Vector-Valued Functions
A vector-valued function is a function that maps a real number (or a set of real numbers) to a vector in a vector space. In this case, the vector-valued function r(t) maps a real number t to a vector in the two-dimensional Cartesian coordinate system.
The vector-valued function r(t) is defined as:
r(t) = 4t^2 i + 6t j
where i and j are the standard unit vectors in the x and y directions, respectively.
Finding the Tangent Vector T(t)
The tangent vector T(t) at a point on the curve r(t) is the derivative of the vector-valued function r(t) with respect to t. To find T(t), we need to differentiate the vector-valued function r(t) component-wise.
The derivative of r(t) is:
T(t) = r'(t) = 8t i + 6 j
Therefore, the tangent vector T(t) at any point on the curve r(t) is 8t i + 6 j.

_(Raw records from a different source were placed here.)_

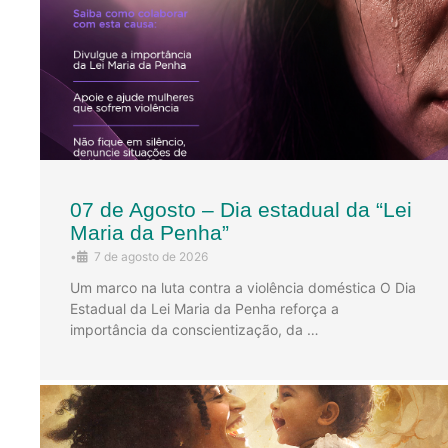
07 de Agosto – Dia estadual da “Lei
Maria da Penha”
•
7 de agosto de 2026
Um marco na luta contra a violência doméstica O Dia
Estadual da Lei Maria da Penha reforça a
importância da conscientização, da …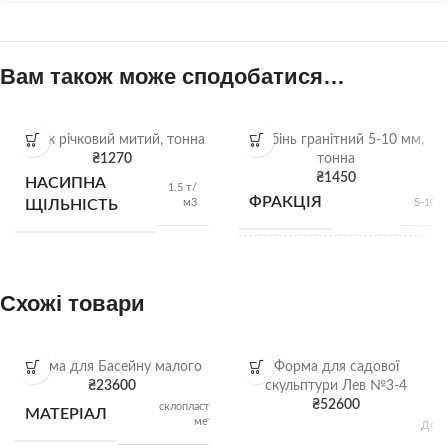
Вам також може сподобатися…
Пісок річковий митий, тонна
Щебінь гранітний 5-10 мм,
₴
1270
тонна
₴
1450
НАСИПНА
1.5 т/
ФРАКЦІЯ
м3
ЩІЛЬНІСТЬ
5-10 
НАСИПНА
1,28 
м
ЩІЛЬНІСТЬ
Схожі товари
ВИД
Гранітний щебі
Форма для Басейну малого
Форма для садової
₴
23600
скульптури Лев №3-4
₴
52600
склопластик,
МАТЕРІАЛ
Щебі
ВІДВАНТАЖЕННЯ
метал
Довж
насип
11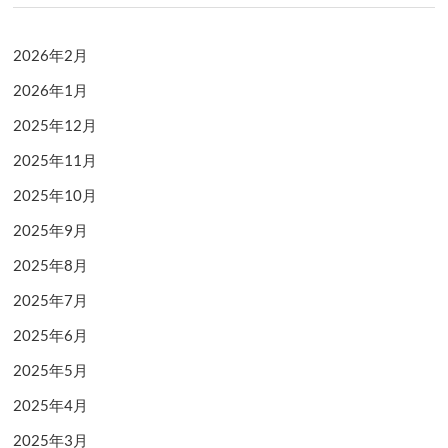
2026年2月
2026年1月
2025年12月
2025年11月
2025年10月
2025年9月
2025年8月
2025年7月
2025年6月
2025年5月
2025年4月
2025年3月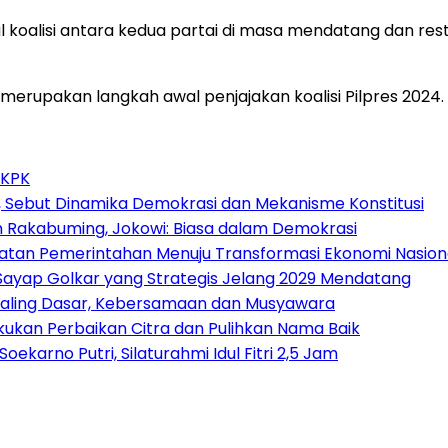
 koalisi antara kedua partai di masa mendatang dan res
 merupakan langkah awal penjajakan koalisi Pilpres 2024.
 KPK
 Sebut Dinamika Demokrasi dan Mekanisme Konstitusi
n Rakabuming, Jokowi: Biasa dalam Demokrasi
atan Pemerintahan Menuju Transformasi Ekonomi Nasion
, Sayap Golkar yang Strategis Jelang 2029 Mendatang
p Paling Dasar, Kebersamaan dan Musyawara
akukan Perbaikan Citra dan Pulihkan Nama Baik
arno Putri, Silaturahmi Idul Fitri 2,5 Jam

Finding the Normal Vector N(t)
The normal vector N(t) at a point on the curve r(t) is a vector that is perpendicular to the tangent vector T(t) at that point. To find N(t), we can use the following formula:
N(t) = (-T_y(t), T_x(t))
where T_x(t) and T_y(t) are the x and y components of the tangent vector T(t), respectively.

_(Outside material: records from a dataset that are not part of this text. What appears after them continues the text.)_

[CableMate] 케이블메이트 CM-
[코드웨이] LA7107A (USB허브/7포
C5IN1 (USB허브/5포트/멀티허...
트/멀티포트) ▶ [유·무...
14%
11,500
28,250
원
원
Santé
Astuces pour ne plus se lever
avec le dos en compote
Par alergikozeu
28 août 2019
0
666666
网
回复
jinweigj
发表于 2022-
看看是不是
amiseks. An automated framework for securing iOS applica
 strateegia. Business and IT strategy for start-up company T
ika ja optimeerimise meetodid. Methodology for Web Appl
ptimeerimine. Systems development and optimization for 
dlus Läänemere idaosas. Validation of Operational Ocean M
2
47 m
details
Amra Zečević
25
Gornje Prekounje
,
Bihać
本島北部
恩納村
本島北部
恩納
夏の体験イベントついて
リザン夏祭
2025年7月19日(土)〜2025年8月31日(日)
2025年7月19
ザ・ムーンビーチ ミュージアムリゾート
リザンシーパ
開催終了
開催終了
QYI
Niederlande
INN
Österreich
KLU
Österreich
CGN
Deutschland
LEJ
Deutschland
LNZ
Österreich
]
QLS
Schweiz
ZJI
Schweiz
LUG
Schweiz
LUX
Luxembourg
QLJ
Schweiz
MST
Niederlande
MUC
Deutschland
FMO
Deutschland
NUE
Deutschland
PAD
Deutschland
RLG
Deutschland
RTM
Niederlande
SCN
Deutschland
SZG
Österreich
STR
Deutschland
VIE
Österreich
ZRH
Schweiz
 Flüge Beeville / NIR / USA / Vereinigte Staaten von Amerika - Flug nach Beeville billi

Substituting the values of T(t), we get:
N(t) = (-6, -8t)
Therefore, the normal vector N(t) at any point on the curve r(t) is (-6, -8t).
Conclusion
In this article, we have learned how to find the tangent vector T(t) and the normal vector N(t) for the vector-valued function r(t) = 4t^2 i + 6t j. The tangent vector T(t) is the derivative of r(t), which is 8t i + 6 j, and the normal vector N(t) is perpendicular to T(t), which is (-6, -8t).